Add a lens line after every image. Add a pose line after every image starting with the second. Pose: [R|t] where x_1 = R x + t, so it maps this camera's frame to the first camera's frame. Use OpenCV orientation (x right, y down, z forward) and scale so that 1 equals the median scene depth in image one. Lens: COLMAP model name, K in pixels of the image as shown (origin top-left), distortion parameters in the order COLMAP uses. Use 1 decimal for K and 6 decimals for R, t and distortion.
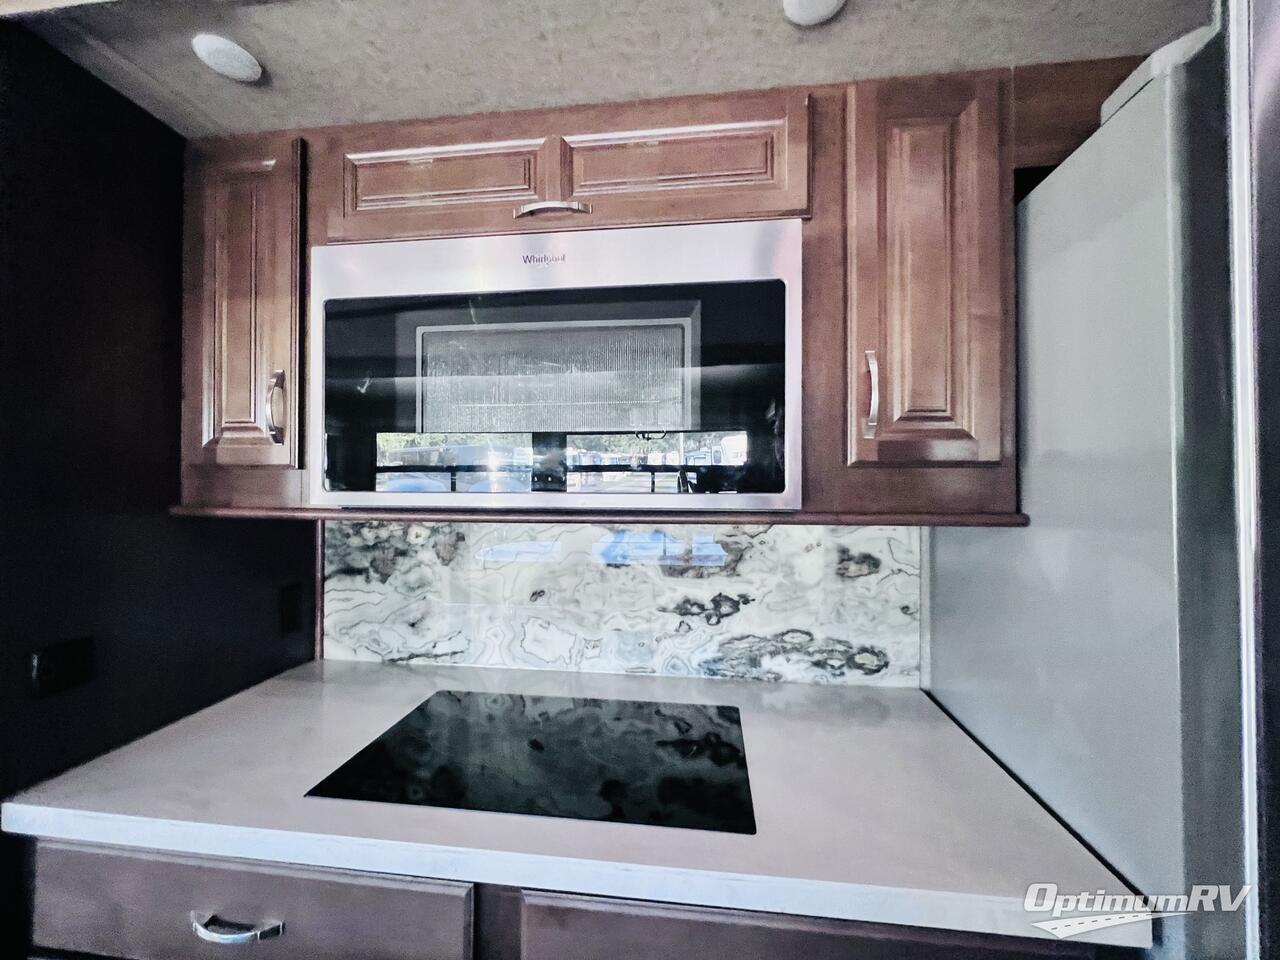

==

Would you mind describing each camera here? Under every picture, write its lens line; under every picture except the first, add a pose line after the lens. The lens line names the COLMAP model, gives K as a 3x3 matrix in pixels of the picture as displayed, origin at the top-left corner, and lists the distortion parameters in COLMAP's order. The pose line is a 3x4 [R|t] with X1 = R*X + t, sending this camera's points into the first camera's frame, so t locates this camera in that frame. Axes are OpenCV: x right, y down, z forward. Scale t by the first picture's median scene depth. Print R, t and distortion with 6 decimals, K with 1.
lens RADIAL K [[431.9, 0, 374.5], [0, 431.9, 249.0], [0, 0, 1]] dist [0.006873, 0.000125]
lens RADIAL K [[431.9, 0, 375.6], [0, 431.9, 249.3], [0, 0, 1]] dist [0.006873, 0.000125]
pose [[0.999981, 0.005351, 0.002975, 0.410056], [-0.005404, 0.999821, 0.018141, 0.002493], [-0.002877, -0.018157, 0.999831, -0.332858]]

...

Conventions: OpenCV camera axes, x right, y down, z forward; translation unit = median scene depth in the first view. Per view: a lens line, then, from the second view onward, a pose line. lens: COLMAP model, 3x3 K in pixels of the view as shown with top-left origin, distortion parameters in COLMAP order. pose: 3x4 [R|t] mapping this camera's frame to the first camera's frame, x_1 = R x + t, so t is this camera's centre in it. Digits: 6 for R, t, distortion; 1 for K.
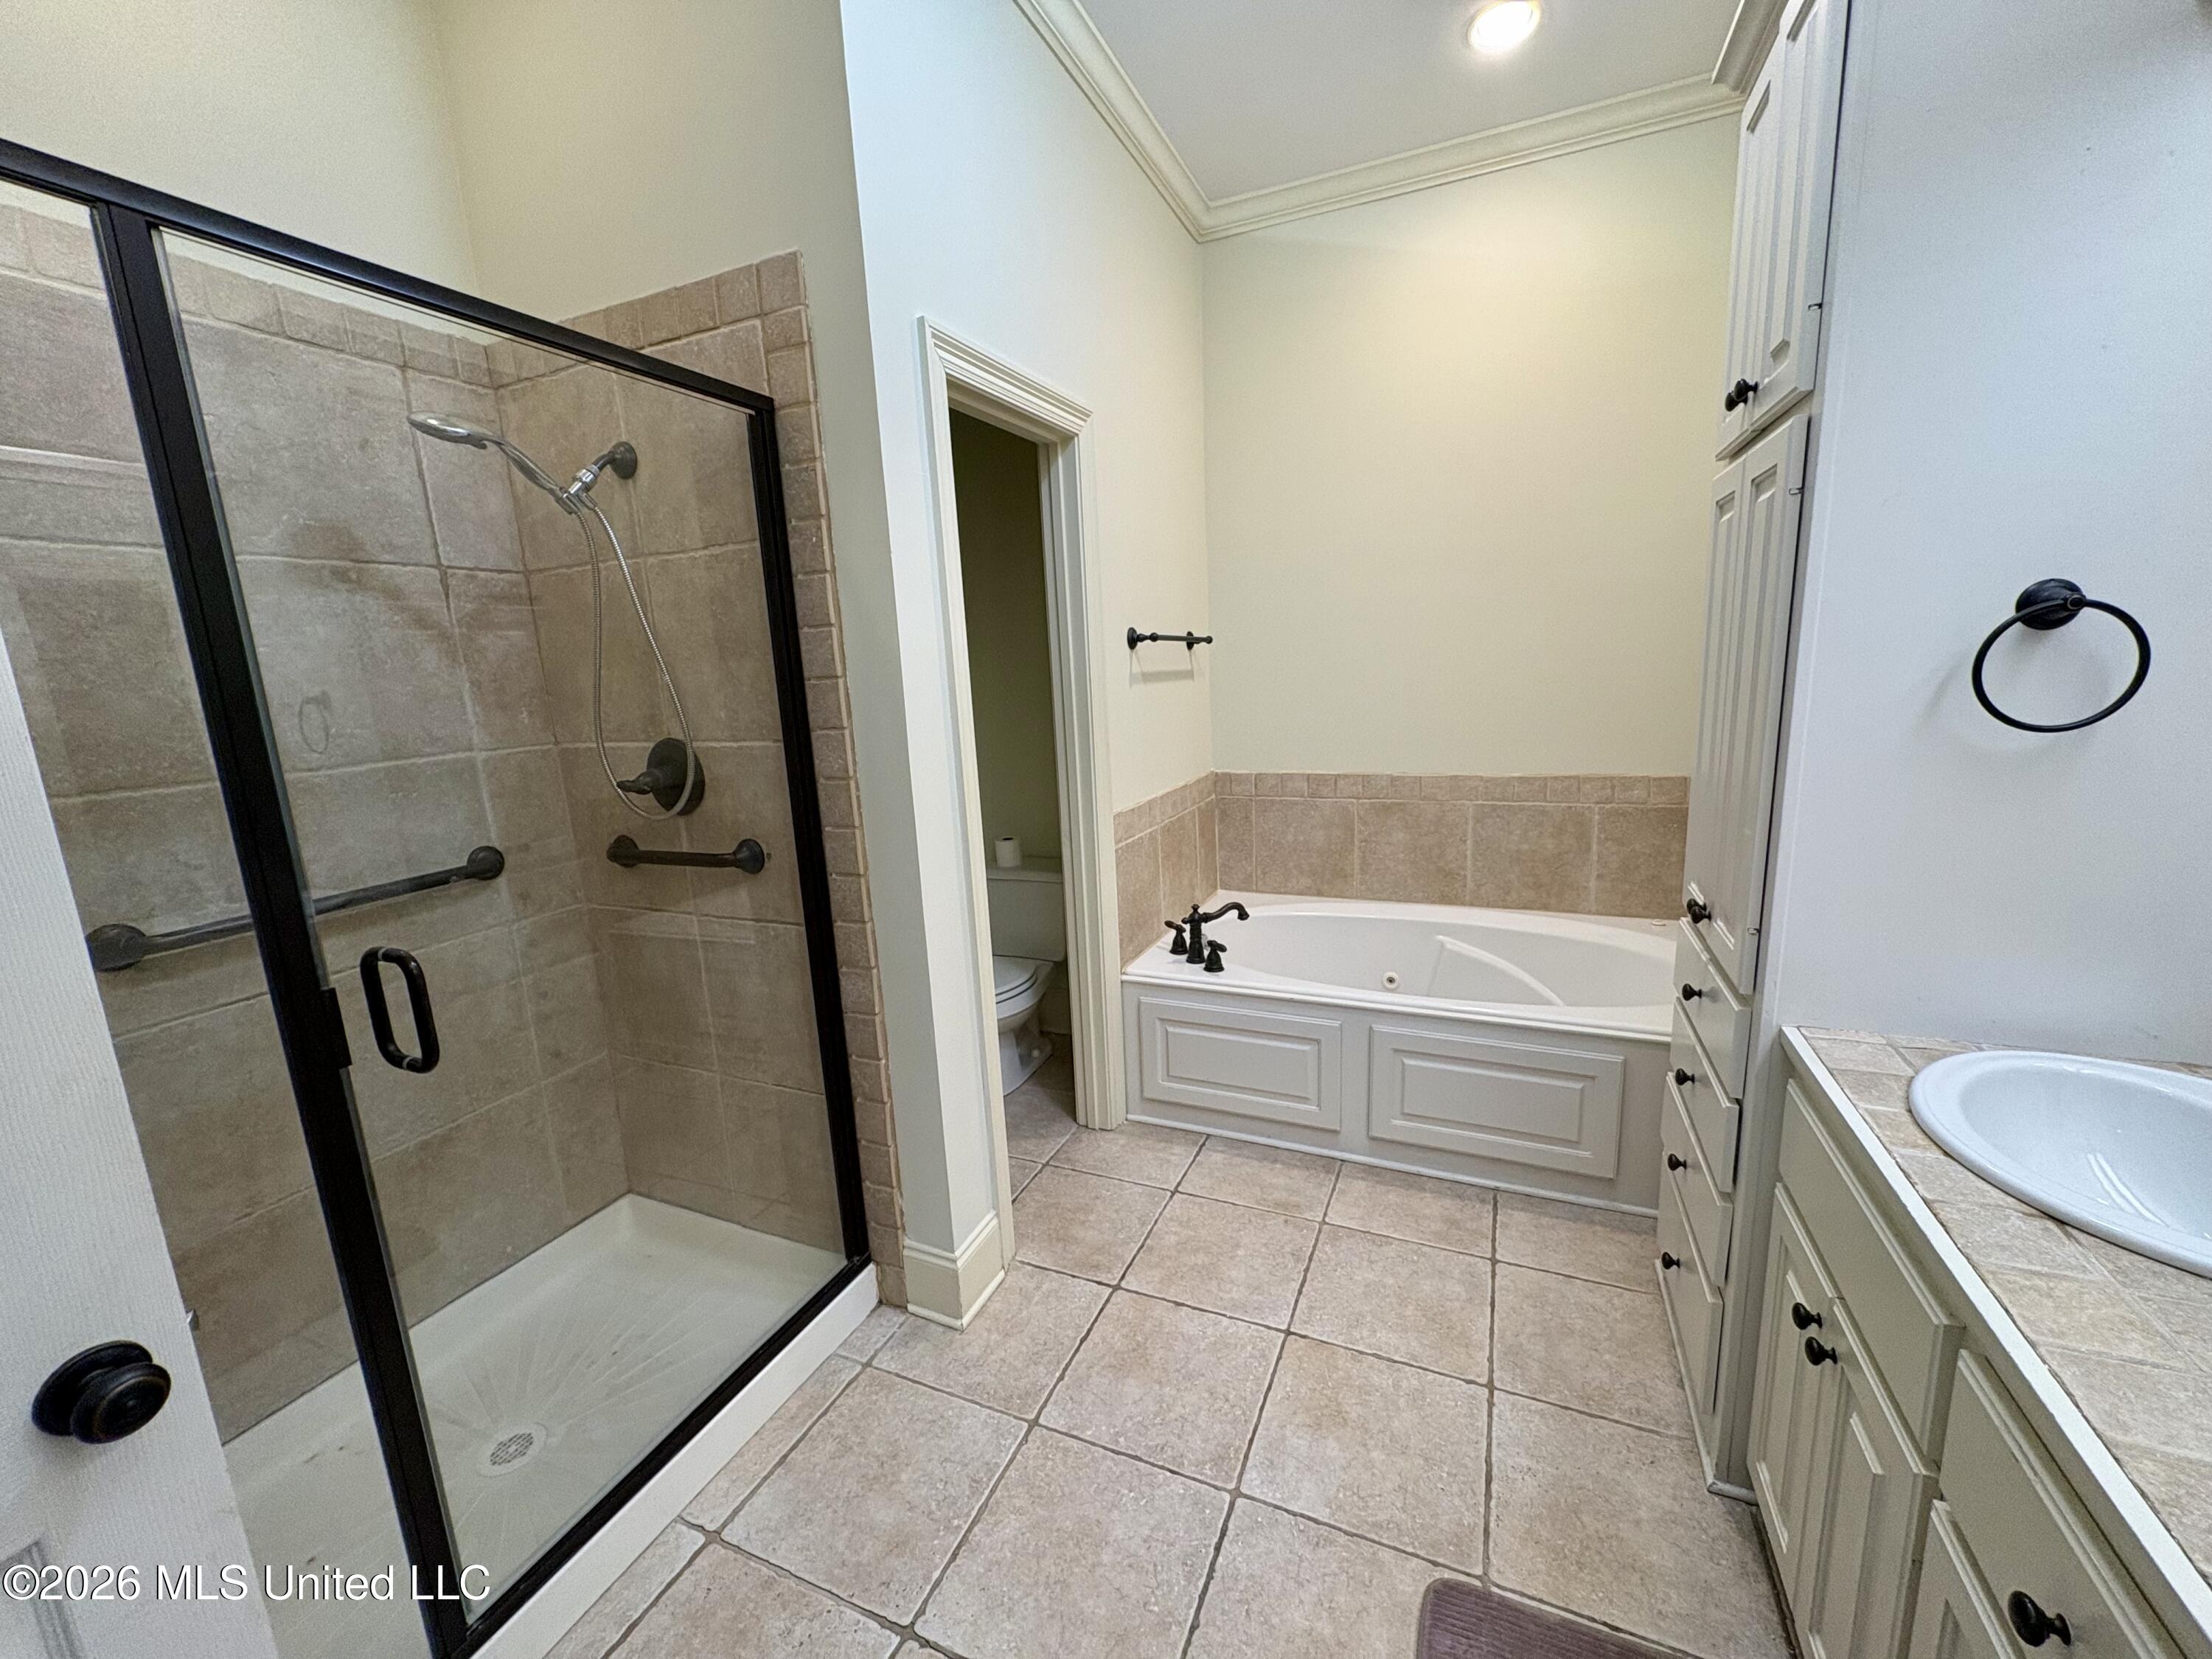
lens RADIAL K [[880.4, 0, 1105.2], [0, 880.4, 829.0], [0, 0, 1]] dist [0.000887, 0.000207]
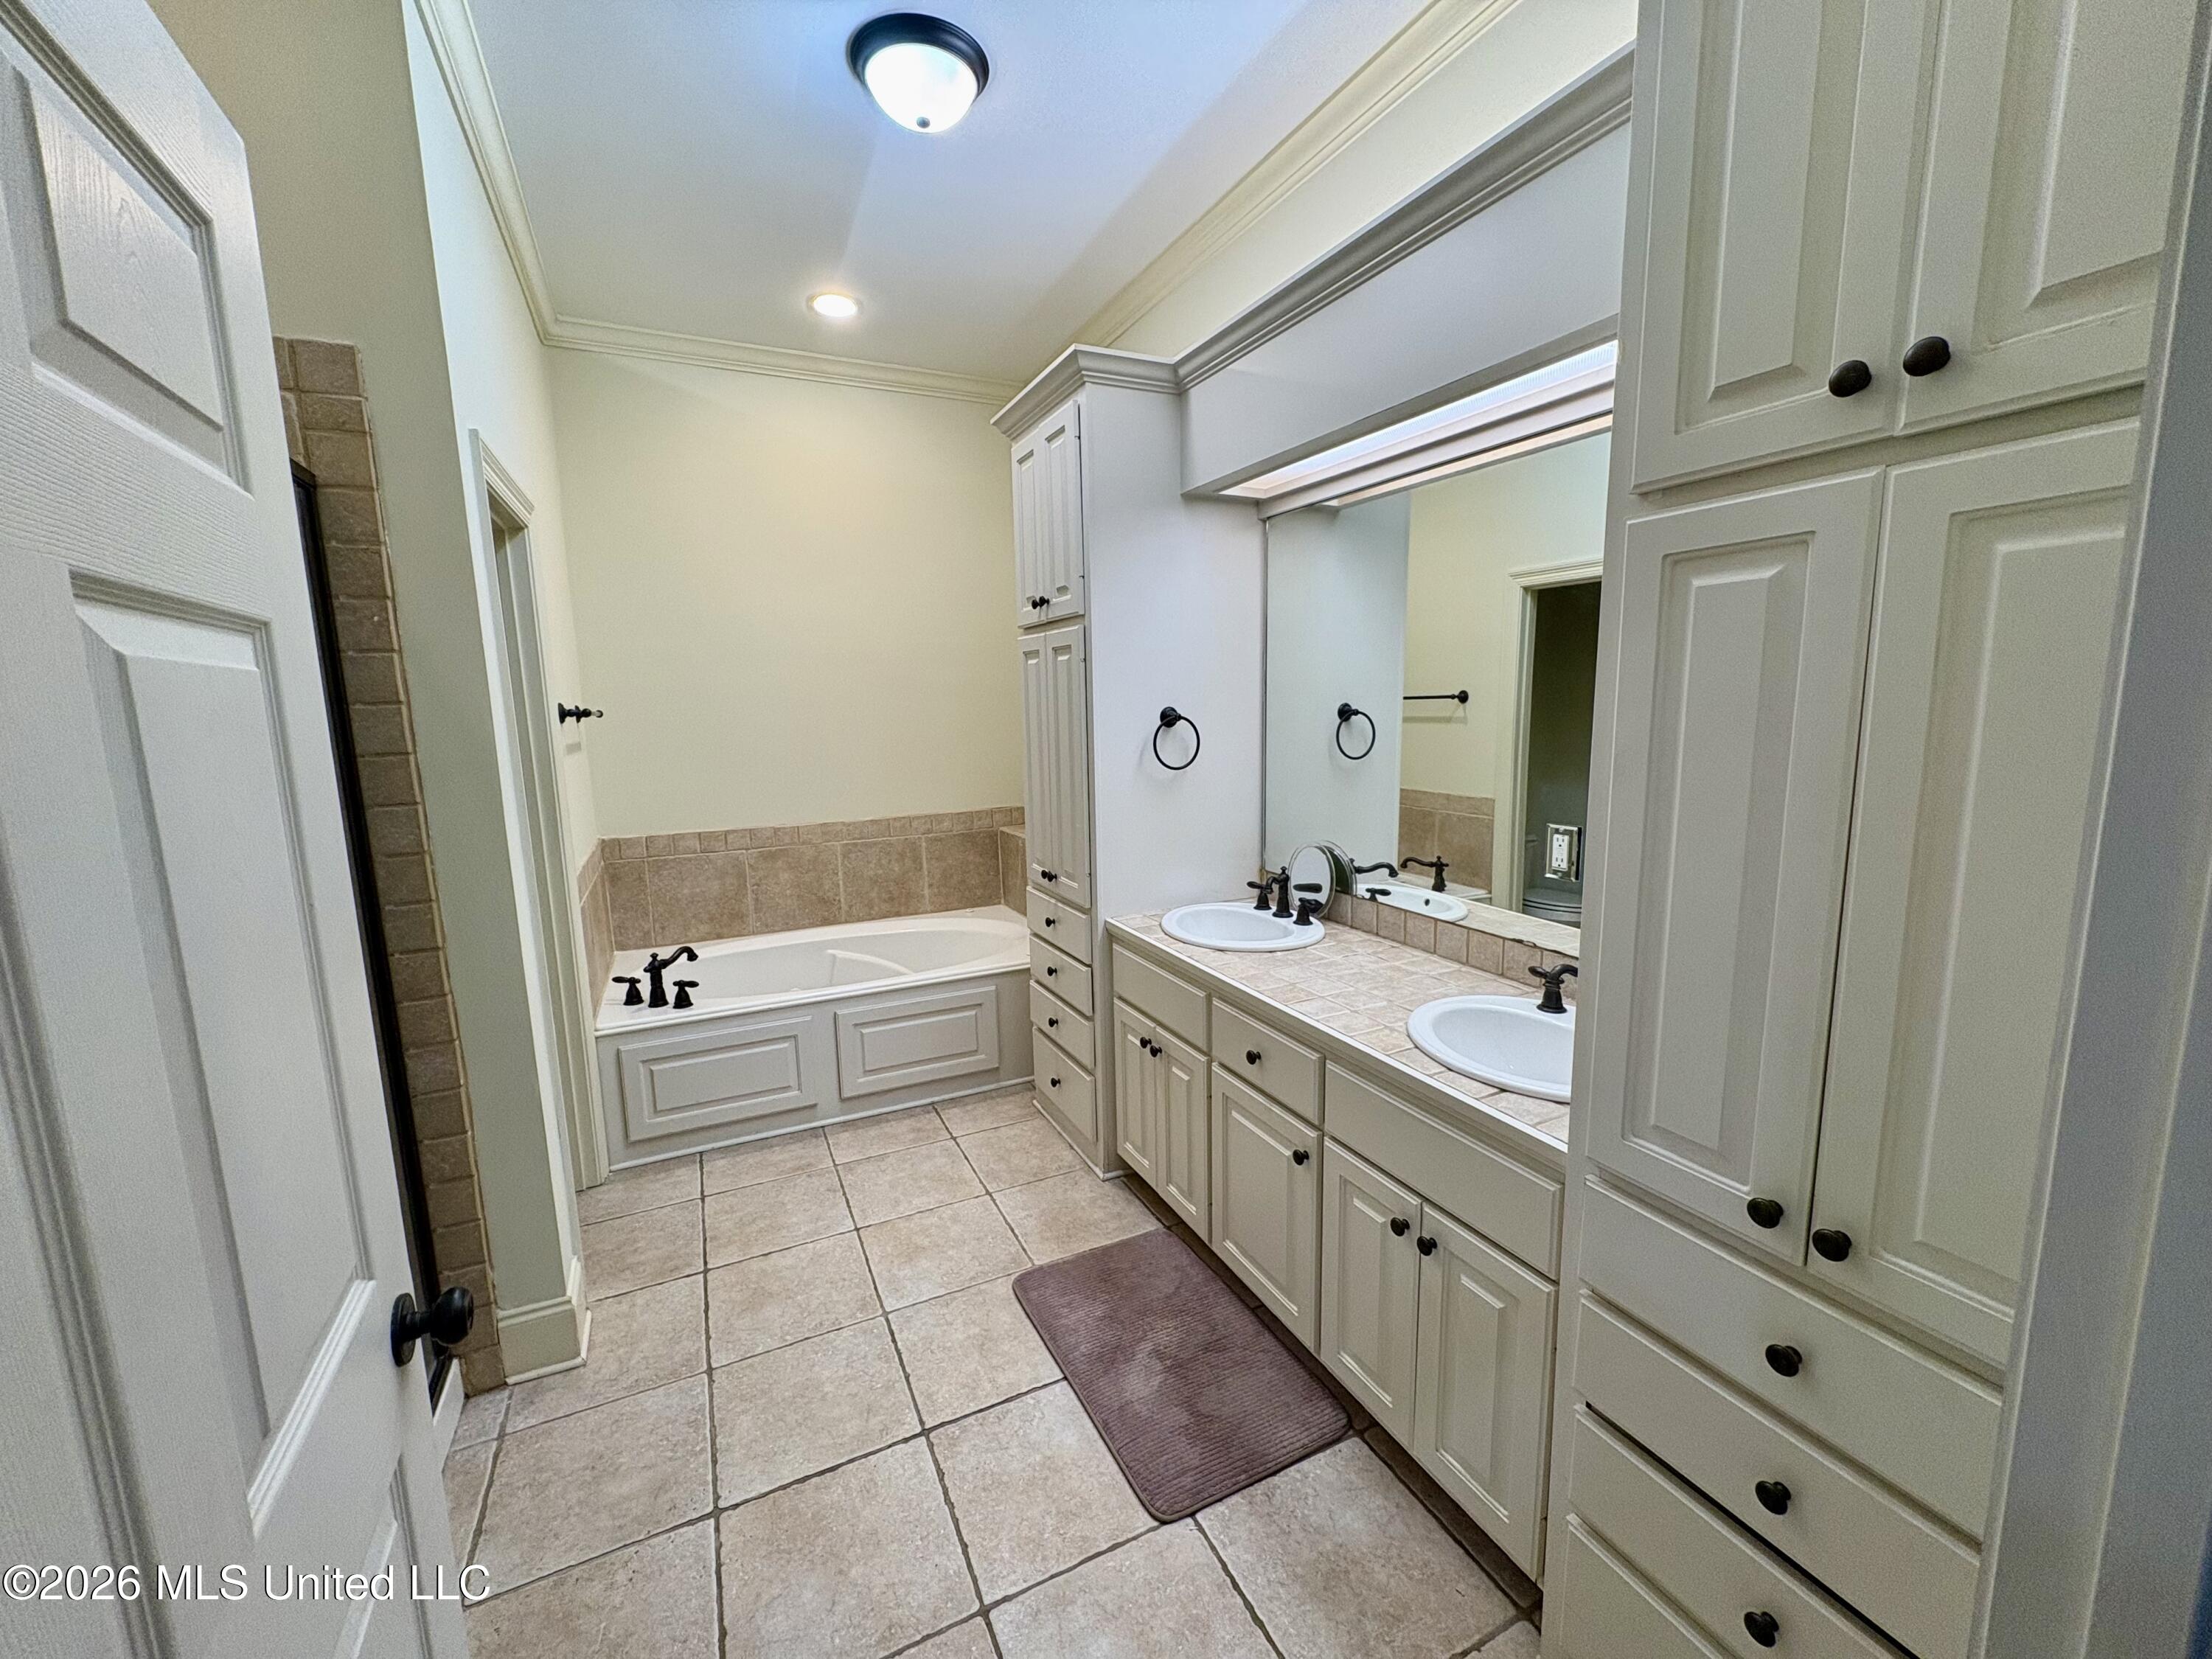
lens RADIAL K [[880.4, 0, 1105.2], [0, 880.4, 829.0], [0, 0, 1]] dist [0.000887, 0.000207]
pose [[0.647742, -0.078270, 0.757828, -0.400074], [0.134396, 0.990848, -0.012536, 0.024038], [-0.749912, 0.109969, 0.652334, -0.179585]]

Assigned task: Lay out as a numbered list, skipping blank lines, the lines starting at the one containing "Would you mind" and ending at the one containing "249.0], [0, 0, 1]] dist [0.006873, 0.000125]", both included.

Answer to this problem:
1. Would you mind describing each camera here? Under every picture, write its lens line; under every picture except the first, add a pose line after the lens. The lens line names the COLMAP model, gives K as a 3x3 matrix in pixels of the picture as displayed, origin at the top-left corner, and lists the distortion parameters in COLMAP's order. The pose line is a 3x4 [R|t] with X1 = R*X + t, sending this camera's points into the first camera's frame, so t locates this camera in that frame. Axes are OpenCV: x right, y down, z forward. Scale t by the first picture's median scene depth. Print R, t and distortion with 6 decimals, K with 1.
2. lens RADIAL K [[431.9, 0, 374.5], [0, 431.9, 249.0], [0, 0, 1]] dist [0.006873, 0.000125]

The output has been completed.